The Federal Reserve’s lowering of interest rates last Tuesday was welcome, but it was also received with scepticism. Once the federal funds rate is reduced to zero, or near zero, doesn’t this mean that monetary policy has gone as far as it can go? Fed chairman Ben Bernanke’s statement last Tuesday made it clear that he does not share this view and intends to continue to take actions to stimulate spending.
There should be no mystery about what he has in mind. Over the past four months, the Fed has put more than $600 billion of new reserves into the private sector, using them to discount—lend against—a wide variety of securities held by a variety of financial institutions.
Why do I describe this as an action to stimulate spending? Financial markets are in the grip of a “flight to quality”. Everyone wants to get into government-issued and government-insured assets, for reasons of both liquidity and safety. Individuals have tried to do this by selling other securities, but without an increase in the supply of “quality” securities, these attempts do nothing but drive down the prices of other assets. The only other action people can take as individuals is to build up their stock of cash and government-issued claims to cash by reducing spending. This reduction is a main factor in inducing or worsening the recession. Adding directly to reserves—the ultimate liquid, safe asset—adds to supply of “quality” and relieves the perceived need to reduce spending.
When the Fed wants to stimulate spending in normal times, it uses reserves to buy treasury bills in the federal funds market, reducing the funds’ rate. But as the rate nears zero, treasury bills become equivalent to cash, and such open-market operations have no more effect than trading a $20 bill for two $10s. There is no effect on the total supply of “quality” assets.
A dead end? No. The Fed can satisfy the demand for quality by using reserves—or “printing money”—to buy securities other than treasury bills. This is how the $600 billion got into the private sector.
This expansion of Fed lending has not violated the constraint that “the” interest rate cannot be less than zero, nor will it do so in the future. There are thousands of different interest rates out there and the yield differences among them have grown dramatically in recent months.

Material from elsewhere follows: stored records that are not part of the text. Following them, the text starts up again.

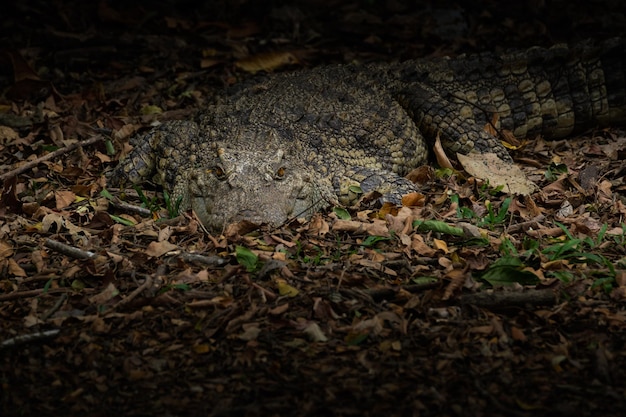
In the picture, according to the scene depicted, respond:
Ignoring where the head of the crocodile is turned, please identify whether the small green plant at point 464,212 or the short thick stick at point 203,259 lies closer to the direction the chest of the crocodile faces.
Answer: the short thick stick

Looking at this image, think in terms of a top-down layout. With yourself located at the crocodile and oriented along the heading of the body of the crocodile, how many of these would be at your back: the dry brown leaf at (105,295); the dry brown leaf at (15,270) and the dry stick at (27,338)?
0

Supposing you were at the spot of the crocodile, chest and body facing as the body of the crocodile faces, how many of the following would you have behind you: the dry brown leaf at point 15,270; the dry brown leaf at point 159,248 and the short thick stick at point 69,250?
0

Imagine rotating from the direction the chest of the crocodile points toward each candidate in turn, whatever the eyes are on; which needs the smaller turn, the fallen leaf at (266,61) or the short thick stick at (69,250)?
the short thick stick

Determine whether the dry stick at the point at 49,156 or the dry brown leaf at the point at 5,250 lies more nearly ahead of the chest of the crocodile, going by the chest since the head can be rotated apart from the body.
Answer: the dry brown leaf

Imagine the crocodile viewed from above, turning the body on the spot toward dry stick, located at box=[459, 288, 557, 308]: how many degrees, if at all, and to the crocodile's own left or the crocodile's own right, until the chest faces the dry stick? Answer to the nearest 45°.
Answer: approximately 45° to the crocodile's own left

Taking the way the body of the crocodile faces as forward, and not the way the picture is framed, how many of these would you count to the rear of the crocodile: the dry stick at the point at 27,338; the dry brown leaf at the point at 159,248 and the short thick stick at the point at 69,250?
0

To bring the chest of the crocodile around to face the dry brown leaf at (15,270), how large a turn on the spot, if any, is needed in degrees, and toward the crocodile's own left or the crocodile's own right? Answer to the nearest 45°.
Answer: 0° — it already faces it

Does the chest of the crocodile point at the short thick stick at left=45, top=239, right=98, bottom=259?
yes

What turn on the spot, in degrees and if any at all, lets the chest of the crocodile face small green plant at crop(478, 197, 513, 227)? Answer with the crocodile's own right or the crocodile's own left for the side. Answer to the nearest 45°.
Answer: approximately 90° to the crocodile's own left

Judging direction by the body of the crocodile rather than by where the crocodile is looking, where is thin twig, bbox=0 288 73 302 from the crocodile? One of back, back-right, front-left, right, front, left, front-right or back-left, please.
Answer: front

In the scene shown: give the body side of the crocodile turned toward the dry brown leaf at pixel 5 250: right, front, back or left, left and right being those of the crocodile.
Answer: front

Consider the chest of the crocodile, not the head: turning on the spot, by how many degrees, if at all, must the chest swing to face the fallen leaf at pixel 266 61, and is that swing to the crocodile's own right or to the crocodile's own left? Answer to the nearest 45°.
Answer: approximately 90° to the crocodile's own right

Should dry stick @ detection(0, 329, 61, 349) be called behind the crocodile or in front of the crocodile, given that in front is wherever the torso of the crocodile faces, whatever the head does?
in front

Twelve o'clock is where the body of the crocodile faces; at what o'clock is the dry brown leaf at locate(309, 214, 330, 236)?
The dry brown leaf is roughly at 11 o'clock from the crocodile.

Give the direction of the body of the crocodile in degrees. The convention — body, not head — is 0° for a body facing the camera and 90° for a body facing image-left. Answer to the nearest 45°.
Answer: approximately 45°

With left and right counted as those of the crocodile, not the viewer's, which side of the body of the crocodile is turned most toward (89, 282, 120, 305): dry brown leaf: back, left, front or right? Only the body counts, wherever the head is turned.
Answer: front
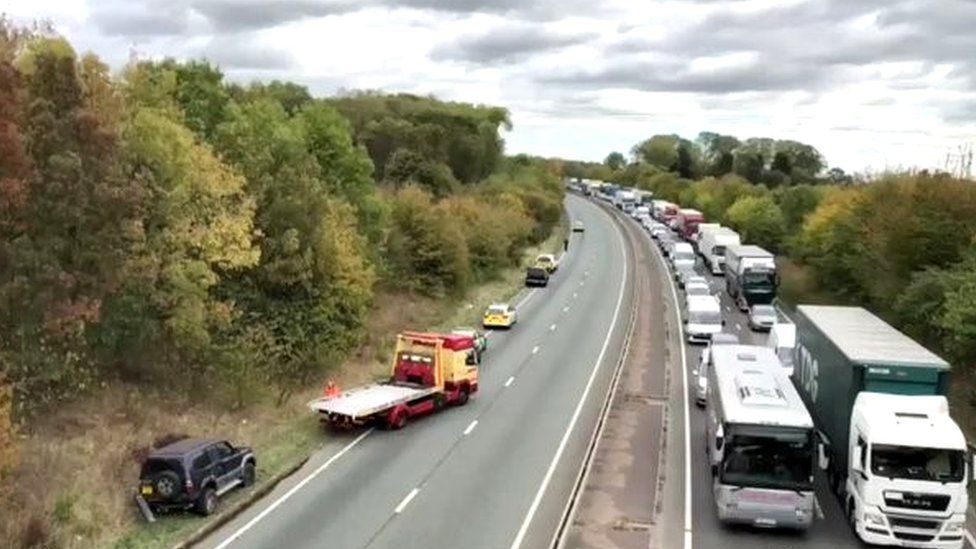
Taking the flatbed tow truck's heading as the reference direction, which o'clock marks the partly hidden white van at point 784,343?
The partly hidden white van is roughly at 1 o'clock from the flatbed tow truck.

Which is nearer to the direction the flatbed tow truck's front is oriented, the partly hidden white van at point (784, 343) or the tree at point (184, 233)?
the partly hidden white van

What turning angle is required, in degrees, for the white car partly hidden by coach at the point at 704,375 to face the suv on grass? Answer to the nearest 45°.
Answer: approximately 45° to its right

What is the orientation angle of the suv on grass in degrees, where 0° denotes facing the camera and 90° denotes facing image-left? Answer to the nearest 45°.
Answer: approximately 225°

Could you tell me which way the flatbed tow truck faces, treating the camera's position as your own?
facing away from the viewer and to the right of the viewer

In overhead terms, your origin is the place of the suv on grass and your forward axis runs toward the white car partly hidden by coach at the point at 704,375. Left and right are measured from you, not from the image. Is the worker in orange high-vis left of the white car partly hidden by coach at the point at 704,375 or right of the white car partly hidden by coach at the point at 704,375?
left

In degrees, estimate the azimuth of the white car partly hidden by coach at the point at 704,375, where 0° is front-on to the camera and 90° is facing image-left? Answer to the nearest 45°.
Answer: approximately 0°
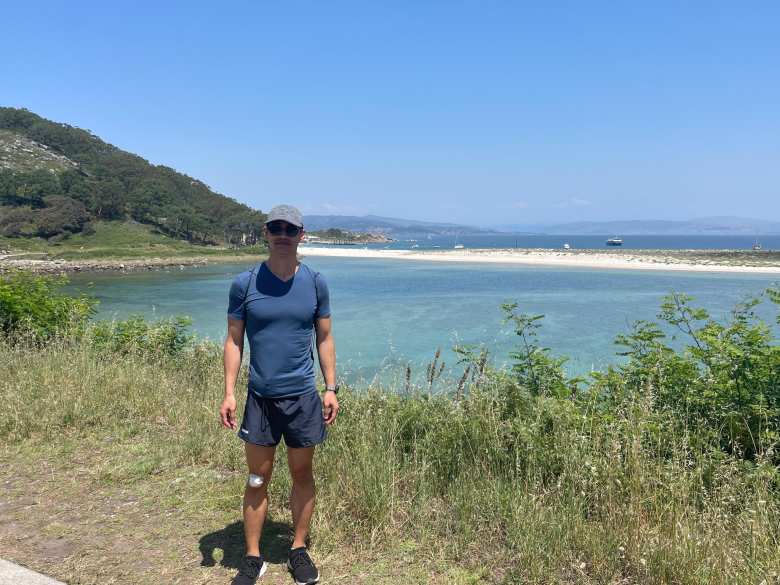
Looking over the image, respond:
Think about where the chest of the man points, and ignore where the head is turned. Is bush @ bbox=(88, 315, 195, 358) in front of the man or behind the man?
behind

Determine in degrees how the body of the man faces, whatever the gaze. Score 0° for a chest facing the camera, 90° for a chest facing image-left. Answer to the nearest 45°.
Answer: approximately 0°

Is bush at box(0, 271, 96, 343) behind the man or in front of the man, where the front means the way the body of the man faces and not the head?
behind
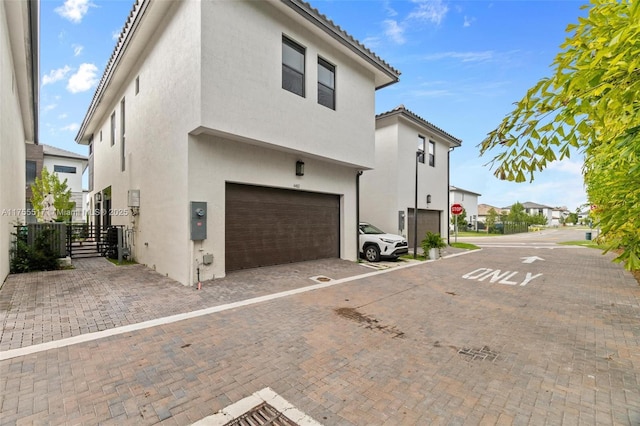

Could the $600 billion in new reserves be called a bailout? In a sense, yes: The Fed is lending on terms that private banks are not willing to offer. They are not searching for underpriced “bargains” on behalf of the public, nor is it their mission to do so. Their mission is to provide liquidity to the system by acting as lenders of last resort. We don’t care about the quality of the assets the Fed acquires in doing this. We care about the quantity of its liabilities.
There are many ways to stimulate spending, and many of these methods are now under serious consideration. How could it be otherwise? But monetary policy as Bernanke implements it has been the most helpful counter-recession action taken to date, in my opinion, and it will continue to have many advantages in future months. It is fast and flexible. There is no other way that so much cash could have been put into the system as fast as this $600 billion was, and if necessary it can be taken out just as quickly. The cash comes in the form of loans. It entails no new government enterprises, no government equity positions in private enterprises, no price fixing or other controls on the operation of individual businesses, and no government role in the allocation of capital across different activities. These are important virtues.